### Collected data

::::::

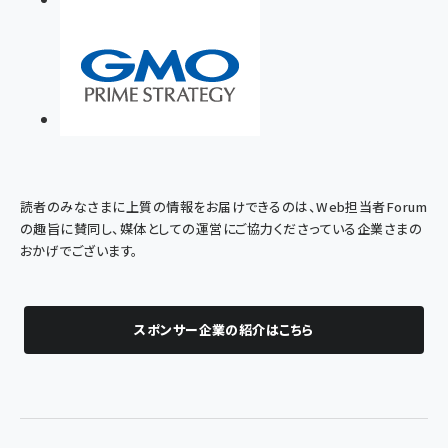
読者のみなさまに上質の情報をお届けできるのは、Web担当者Forum
の趣旨に賛同し、媒体としての運営にご協力くださっている企業さまの
おかげでございます。
スポンサー企業の紹介はこちら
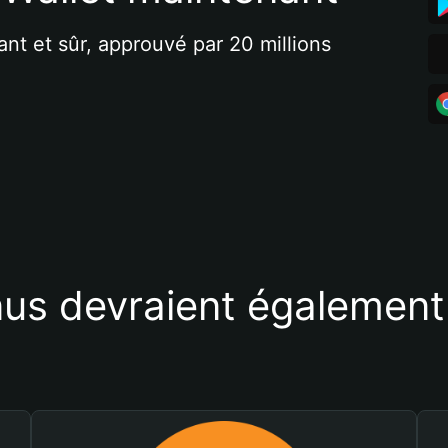
ant et sûr, approuvé par 20 millions 
us devraient également 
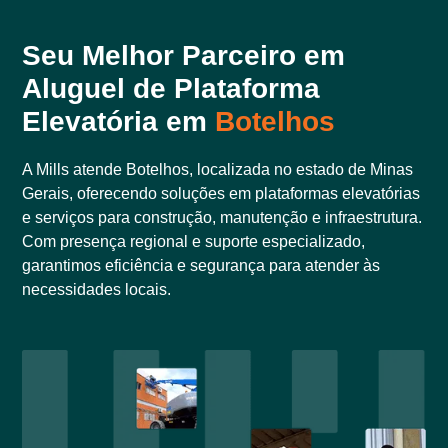
Seu Melhor Parceiro em
Aluguel de Plataforma
Elevatória em
Botelhos
A Mills atende Botelhos, localizada no estado de Minas
Gerais, oferecendo soluções em plataformas elevatórias
e serviços para construção, manutenção e infraestrutura.
Com presença regional e suporte especializado,
garantimos eficiência e segurança para atender às
necessidades locais.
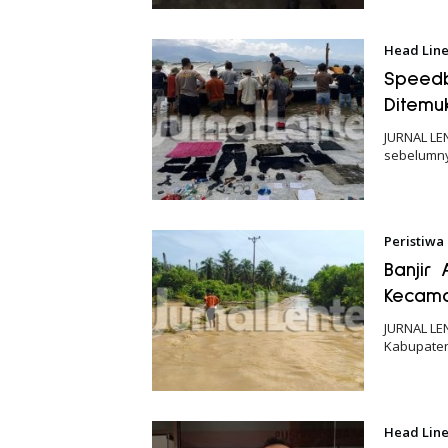
Head Lin
Speed
Ditemu
JURNAL LE
sebelumn
Peristiwa
Banjir
Kecama
JURNAL LE
Kabupaten
Head Lin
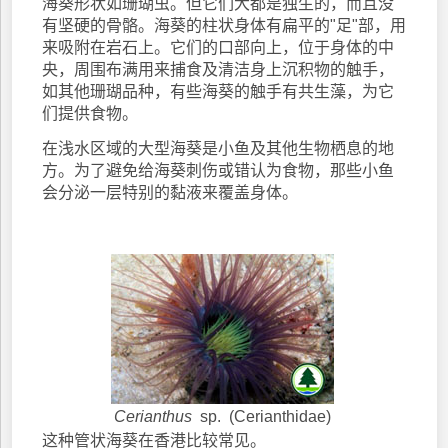
海葵形状如珊瑚虫。但它们大都是独生的，而且没
有坚硬的骨骼。海葵的柱状身体有扁平的"足"部，用
来吸附在岩石上。它们的口部向上，位于身体的中
央，周围布满用来捕食及清洁身上沉积物的触手，
如其他珊瑚品种，有些海葵的触手有共生藻，为它
们提供食物。
在浅水区域的大型海葵是小鱼及其他生物栖息的地
方。为了避免给海葵刺伤或错认为食物，那些小鱼
会分泌一层特别的黏液来覆盖身体。
Cerianthus
sp. (Cerianthidae)
这种管状海葵在香港比较常见。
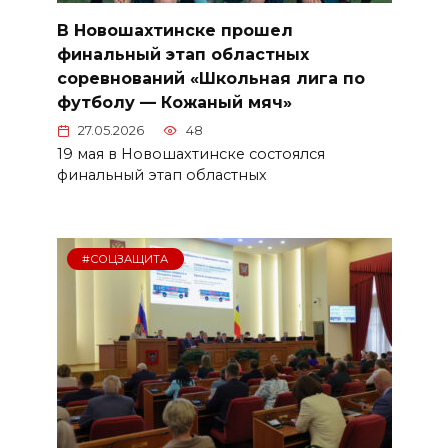
В Новошахтинске прошел
финальный этап областных
соревнований «Школьная лига по
футболу — Кожаный мяч»
27.05.2026
48
19 мая в Новошахтинске состоялся
финальный этап областных
#СОЦЗАЩИТА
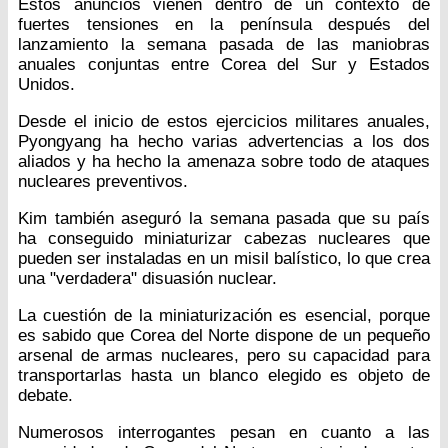
Estos anuncios vienen dentro de un contexto de
fuertes tensiones en la península después del
lanzamiento la semana pasada de las maniobras
anuales conjuntas entre Corea del Sur y Estados
Unidos.
Desde el inicio de estos ejercicios militares anuales,
Pyongyang ha hecho varias advertencias a los dos
aliados y ha hecho la amenaza sobre todo de ataques
nucleares preventivos.
Kim también aseguró la semana pasada que su país
ha conseguido miniaturizar cabezas nucleares que
pueden ser instaladas en un misil balístico, lo que crea
una "verdadera" disuasión nuclear.
La cuestión de la miniaturización es esencial, porque
es sabido que Corea del Norte dispone de un pequeño
arsenal de armas nucleares, pero su capacidad para
transportarlas hasta un blanco elegido es objeto de
debate.
Numerosos interrogantes pesan en cuanto a las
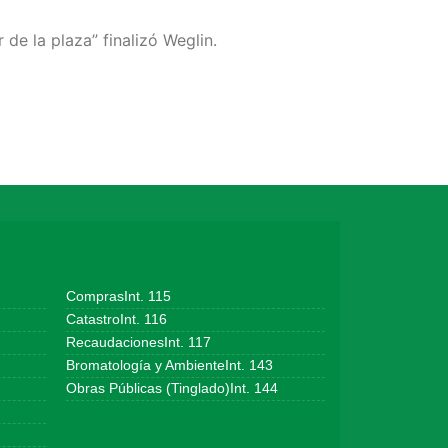
de la plaza” finalizó Weglin.
ComprasInt. 115
CatastroInt. 116
RecaudacionesInt. 117
Bromatología y AmbienteInt. 143
Obras Públicas (Tinglado)Int. 144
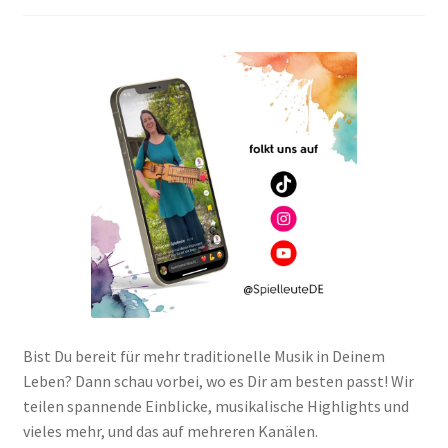
Bist Du bereit für mehr traditionelle Musik in Deinem
Leben? Dann schau vorbei, wo es Dir am besten passt! Wir
teilen spannende Einblicke, musikalische Highlights und
vieles mehr, und das auf mehreren Kanälen.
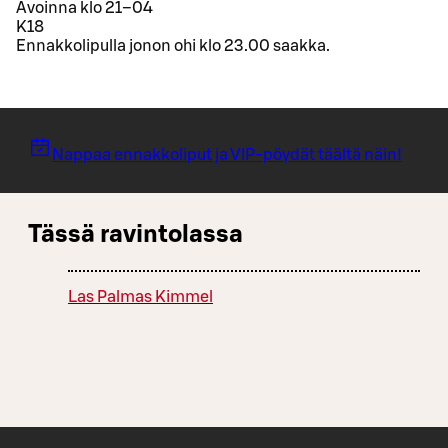
Avoinna klo 21–04
K18
Ennakkolipulla jonon ohi klo 23.00 saakka.
Nappaa ennakkoliput ja VIP-pöydät täältä näin!
Tässä ravintolassa
Las Palmas Kimmel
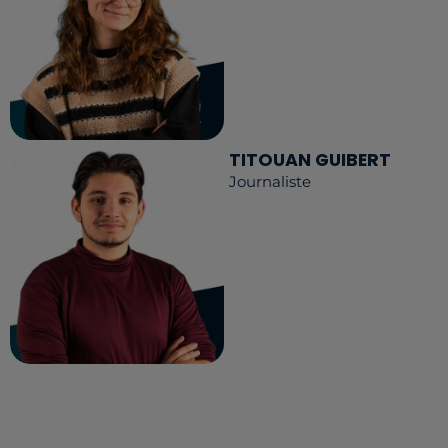
TITOUAN GUIBERT
Journaliste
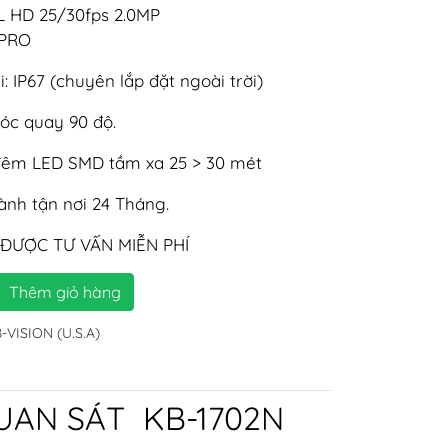
L HD 25/30fps 2.0MP
5PRO
 IP67 (chuyên lắp đặt ngoài trời)
óc quay 90 độ.
êm LED SMD tầm xa 25 > 30 mét
nh tận nơi 24 Tháng.
 ĐƯỢC TƯ VẤN MIỄN PHÍ
Thêm giỏ hàng
VISION (U.S.A)
UAN SÁT KB-1702N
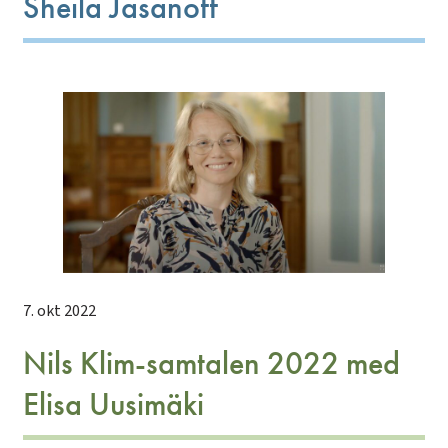
Sheila Jasanoff
7. okt 2022
Nils Klim-samtalen 2022 med
Elisa Uusimäki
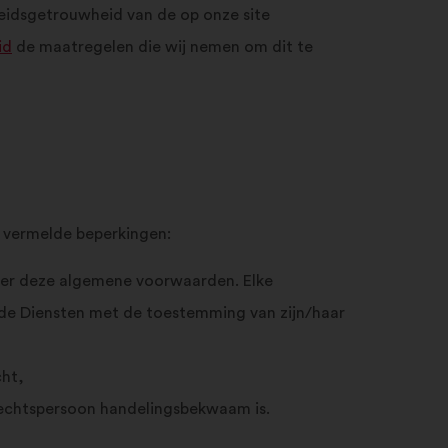
heidsgetrouwheid van de op onze site
id
de maatregelen die wij nemen om dit te
te vermelde beperkingen:
nder deze algemene voorwaarden. Elke
n de Diensten met de toestemming van zijn/haar
cht,
 rechtspersoon handelingsbekwaam is.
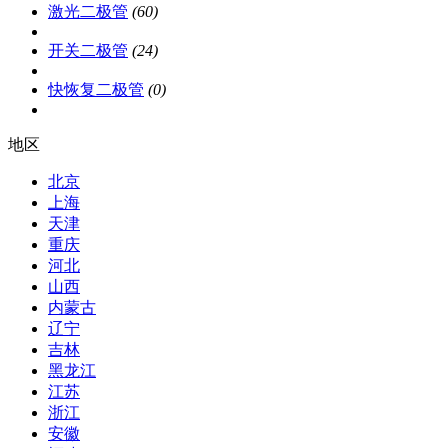
激光二极管
(60)
开关二极管
(24)
快恢复二极管
(0)
地区
北京
上海
天津
重庆
河北
山西
内蒙古
辽宁
吉林
黑龙江
江苏
浙江
安徽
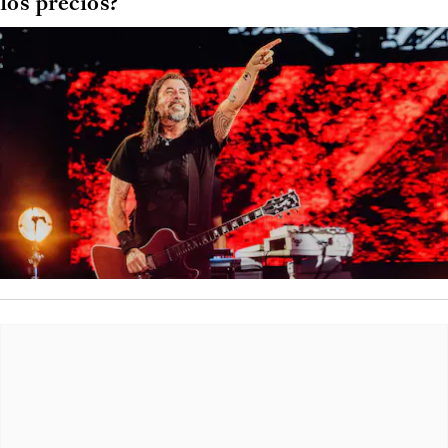
los precios?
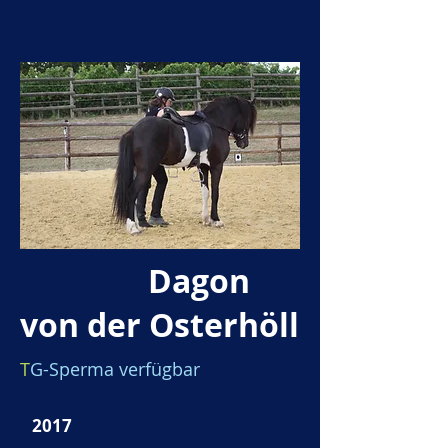
Dagon
von der Osterhöll
T
G-Sperma verfügbar
2017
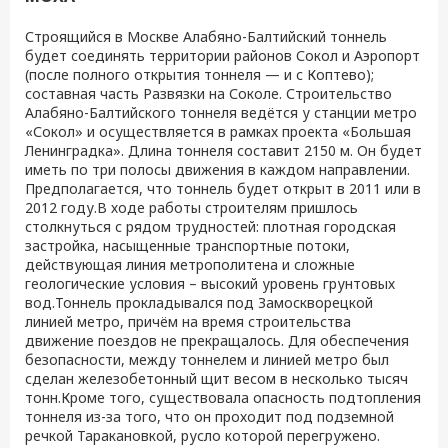
Строящийся в Москве Алабяно-Балтийский тоннель
будет соединять территории районов Сокол и Аэропорт
(после полного открытия тоннеля — и с Коптево);
составная часть Развязки на Соколе. Строительство
Алабяно-Балтийского тоннеля ведётся у станции метро
«Сокол» и осуществляется в рамках проекта «Большая
Ленинградка». Длина тоннеля составит 2150 м. Он будет
иметь по три полосы движения в каждом направлении.
Предполагается, что тоннель будет открыт в 2011 или в
2012 году.В ходе работы строителям пришлось
столкнуться с рядом трудностей: плотная городская
застройка, насыщенные транспортные потоки,
действующая линия метрополитена и сложные
геологические условия – высокий уровень грунтовых
вод.Тоннель прокладывался под Замоскворецкой
линией метро, причём на время строительства
движение поездов не прекращалось. Для обеспечения
безопасности, между тоннелем и линией метро был
сделан железобетонный щит весом в несколько тысяч
тонн.Кроме того, существовала опасность подтопления
тоннеля из-за того, что он проходит под подземной
речкой Таракановкой, русло которой перегружено.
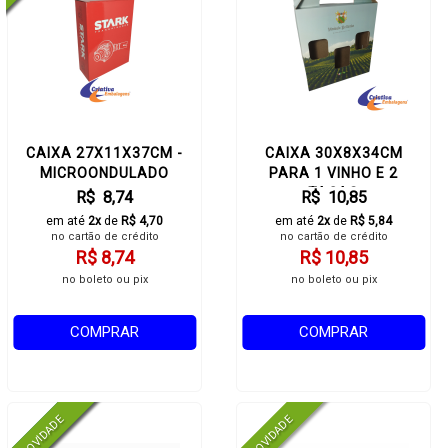
CAIXA 27X11X37CM -
CAIXA 30X8X34CM
MICROONDULADO
PARA 1 VINHO E 2
TAÇAS
R$ 8,74
R$ 10,85
em até
2x
de
R$ 4,70
em até
2x
de
R$ 5,84
no cartão de crédito
no cartão de crédito
R$ 8,74
R$ 10,85
no boleto ou pix
no boleto ou pix
COMPRAR
COMPRAR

::::::

### Assignment
Return the lines from the one containing "TITOUAN GUIBERT" up to and including the one containing "Elisa Uusimäki", unchanged, without the pictures.

### Exercise response
TITOUAN GUIBERT
Journaliste
L HD 25/30fps 2.0MP
5PRO
 IP67 (chuyên lắp đặt ngoài trời)
óc quay 90 độ.
êm LED SMD tầm xa 25 > 30 mét
nh tận nơi 24 Tháng.
 ĐƯỢC TƯ VẤN MIỄN PHÍ
Thêm giỏ hàng
VISION (U.S.A)
UAN SÁT KB-1702N
Sheila Jasanoff
7. okt 2022
Nils Klim-samtalen 2022 med
Elisa Uusimäki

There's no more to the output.